Plans for the LDS Church's City Creek Center development no longer include Dillard's.

City Creek Reserve Inc., a development arm of The Church of Jesus Christ of Latter-day Saints, unveiled modified plans for the 20-acre downtown project during an open house Thursday night at the City-County Building.

The new plans, which will be presented to the Salt Lake City Planning Commission Dec. 12, call for additional residential units and more space for restaurants and retailers but leave no room for Dillard's.

The department store had been slated to join Nordstrom and Macy's as anchors to the project but was bumped after developers — reacting to concerns expressed by the public, City Council and Planning Commission — decided to realign the project's portion of Regent Street, leaving insufficient space for the planned Dillard's store.

Dillard's had been proposed to be located on 100 South, just east of the historic Deseret/First Security Bank building. Those plans wouldn't have aligned Regent Street across 100 South and also would have created grade-elevation problems along 100 South, said Dale Bills, City Creek Reserve Inc. spokesman.

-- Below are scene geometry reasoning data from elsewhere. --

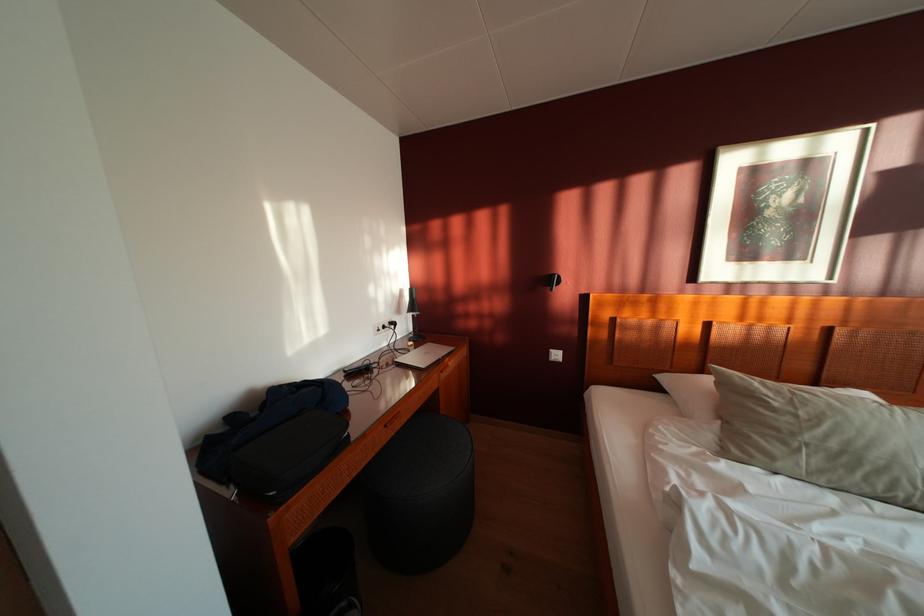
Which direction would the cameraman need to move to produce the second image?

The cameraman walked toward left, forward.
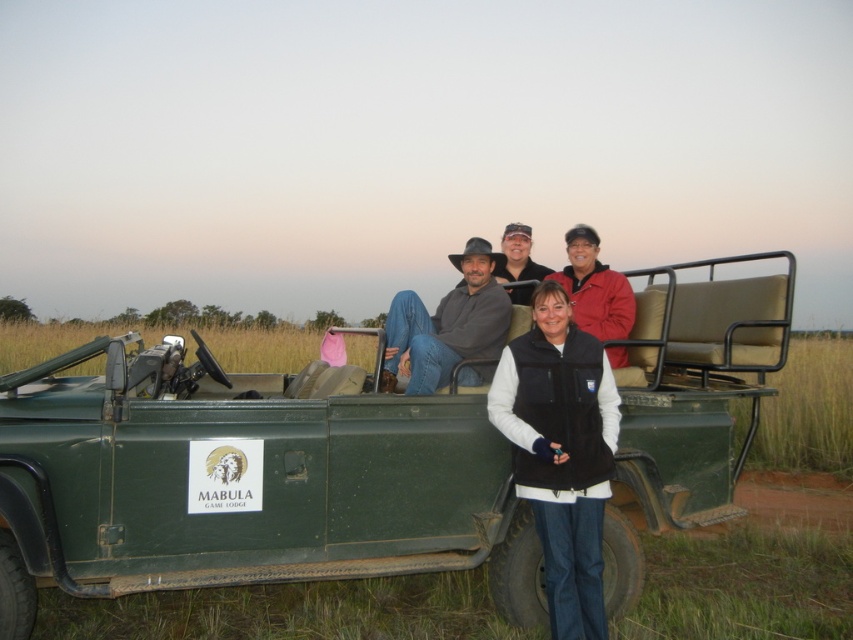
You are a photographer trying to capture a clear shot of the black fleece vest at center and the matte gray hat at center. Since both are at the same position, you need to adjust your focus. Which object should you focus on first if you want to ensure both are in focus, considering their sizes?

The black fleece vest at center is taller than the matte gray hat at center. To ensure both are in focus, focus on the black fleece vest at center first as it is larger and requires more precise focusing.

You are a photographer trying to capture a closeup of the black fleece vest at center and the matte gray hat at center in the same frame. Given that your camera has a maximum focus range of 2 meters, will you be able to include both items in the shot?

The black fleece vest at center and matte gray hat at center are 2.30 meters apart from each other. Since the camera can only focus within 2 meters, the distance between them exceeds the maximum focus range. Therefore, you won technical difficulties in capturing both items clearly in the same frame.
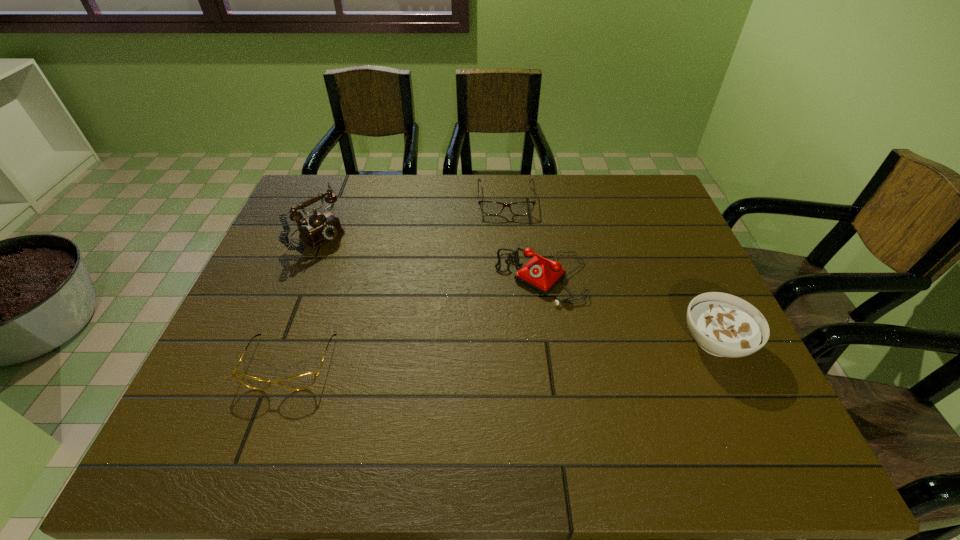
What are the coordinates of `the left spectacles` in the screenshot? It's located at (302, 381).

Where is `the rightmost object`? the rightmost object is located at coordinates (724, 325).

Locate an element on the screen. the right spectacles is located at coordinates (487, 207).

The image size is (960, 540). I want to click on the taller telephone, so click(x=320, y=227).

Where is `the left telephone`? This screenshot has width=960, height=540. the left telephone is located at coordinates (320, 227).

Image resolution: width=960 pixels, height=540 pixels. I want to click on the shorter telephone, so click(x=540, y=274).

In order to click on free spot located 0.110m on the left of the rightmost object in this screenshot , I will do `click(632, 341)`.

The width and height of the screenshot is (960, 540). I want to click on free region located on the lenses of the farther spectacles, so click(x=510, y=285).

Where is `vacant space located on the lenses of the farther spectacles`? vacant space located on the lenses of the farther spectacles is located at coordinates (510, 300).

You are a GUI agent. You are given a task and a screenshot of the screen. Output one action in this format:
    pyautogui.click(x=<x>, y=<y>)
    Task: Click on the free location located on the lenses of the farther spectacles
    
    Given the screenshot: What is the action you would take?
    pyautogui.click(x=509, y=269)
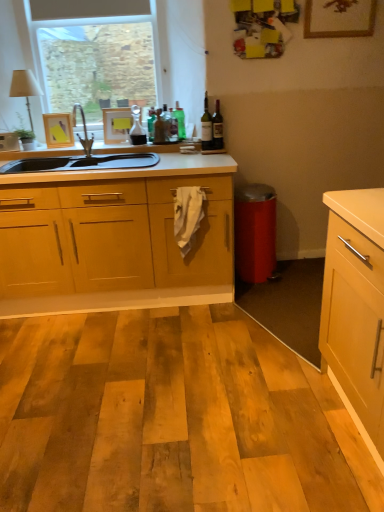
The image size is (384, 512). Find the location of `free space to the right of metallic faucet at upper left`. free space to the right of metallic faucet at upper left is located at coordinates (123, 152).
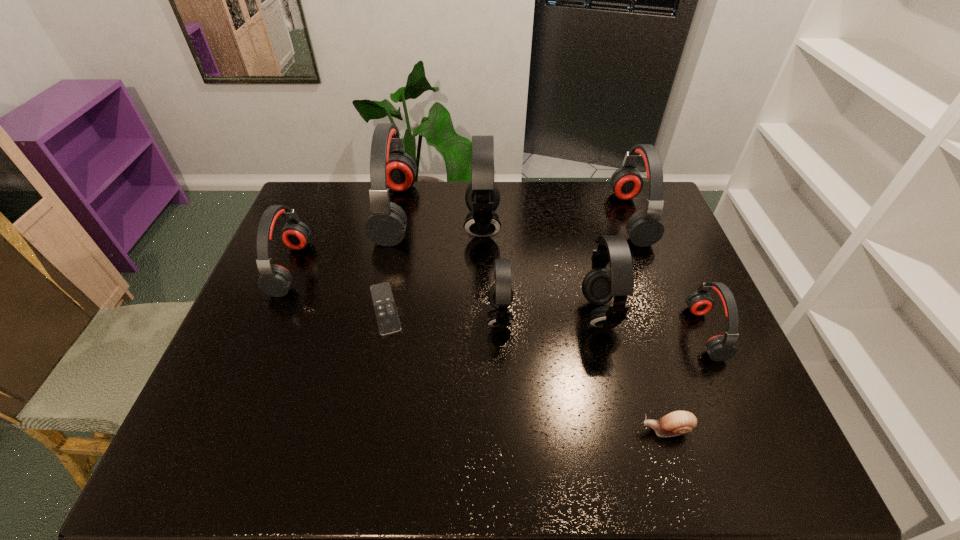
Find the location of `blank space at the left edge of the desktop`. blank space at the left edge of the desktop is located at coordinates (330, 227).

This screenshot has height=540, width=960. Identify the location of vacant space at the right edge of the desktop. (666, 336).

Where is `vacant area at the far left corner`? vacant area at the far left corner is located at coordinates (333, 187).

Where is `blank region between the shortest object and the third earphone from right to left`? This screenshot has height=540, width=960. blank region between the shortest object and the third earphone from right to left is located at coordinates (492, 311).

At what (x,y) coordinates should I click in order to perform the action: click on vacant space that is in between the rightmost black earphone and the nearest object. Please return your answer as a coordinate pair (x, y). The image size is (960, 540). Looking at the image, I should click on (633, 372).

Where is `blank region between the second biggest red earphone and the leftmost earphone`? This screenshot has width=960, height=540. blank region between the second biggest red earphone and the leftmost earphone is located at coordinates (461, 242).

I want to click on vacant area between the escargot and the second biggest black earphone, so click(633, 372).

Identify the location of vacant area that lies between the seventh tallest object and the third smallest red earphone. Image resolution: width=960 pixels, height=540 pixels. (668, 275).

Locate an element on the screen. This screenshot has width=960, height=540. empty location between the third smallest red earphone and the second shortest object is located at coordinates (649, 323).

Find the location of a particular element. The width and height of the screenshot is (960, 540). free space between the sixth earphone from right to left and the shortest object is located at coordinates (391, 260).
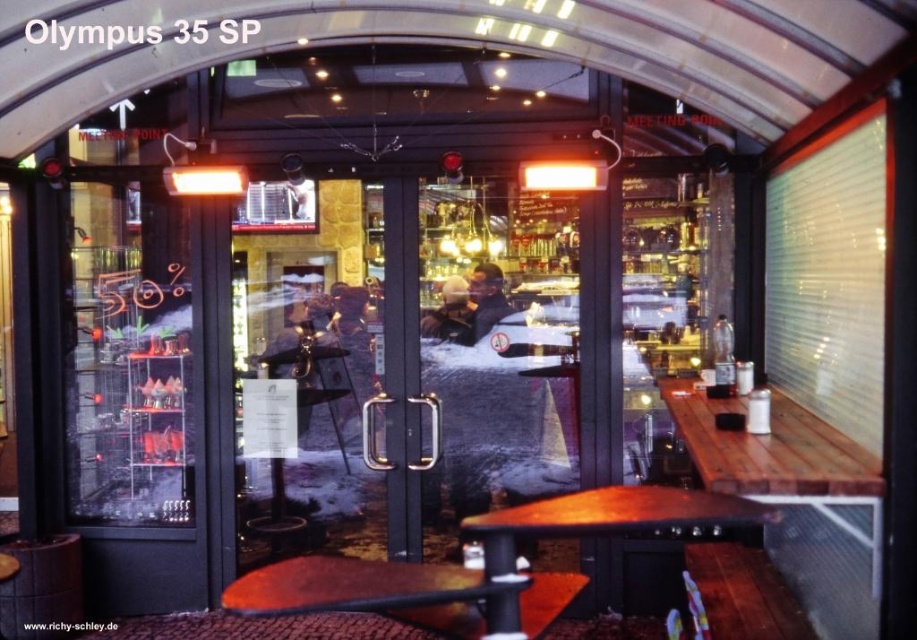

"One of the things we heard (during the public process) was line up Regent Street if you can," Bills said.

By doing that, the project could no longer accommodate the footprint for the proposed 150,000-square-foot Dillard's store. CCRI officials call losing Dillard's as a third anchor disappointing but necessary.

The plans now call for a residential tower in that space, as well as retail space along the Regent Street extension that developers envision as a grouping of restaurants.

"We expect that will be complementary to Regent Street as it passes south toward the Gallivan Center," Bills said.

The Regent Street extension also will connect with State Street on the east side of the block. A yet-to-be-determined "mini-anchor" store will wrap around the Deseret/First Security building on the northeast corner of 100 South and Main Street.

"All of those adjustments, all of those enhancements to the plan give us the opportunity to be responsive to public comment," Bills said.

The modified plans call for the residential tower on 100 South to be 255 feet tall, which will require conditional-use approval. The city permits maximum building heights of 100 feet in that area, said Joel Paterson, planning program supervisor.

The tower would add another 135 residential units to the project, bringing the total to 674, said Bill Williams, CCRI director of architecture and engineering.

The public will be invited to comment on the changes during the Dec. 12 Planning Commission meeting. No decisions will be made at the meeting.

The $1 billion-plus City Creek Center project will bring a mix of residences, retailers and office space downtown.

The development will cover three downtown blocks, complete with six acres of landscaped open space, including man-made streams representing the historic south fork of City Creek that ran through downtown when pioneers first arrived in 1847.

City Creek Center is a private venture of the LDS Church, meaning no taxpayer money is being used. Tithing dollars from LDS Church members also will not be used, officials have said. The project is being developed with funding from other real-estate projects of the LDS Church.

City Creek Center is scheduled to be completed in mid-2011.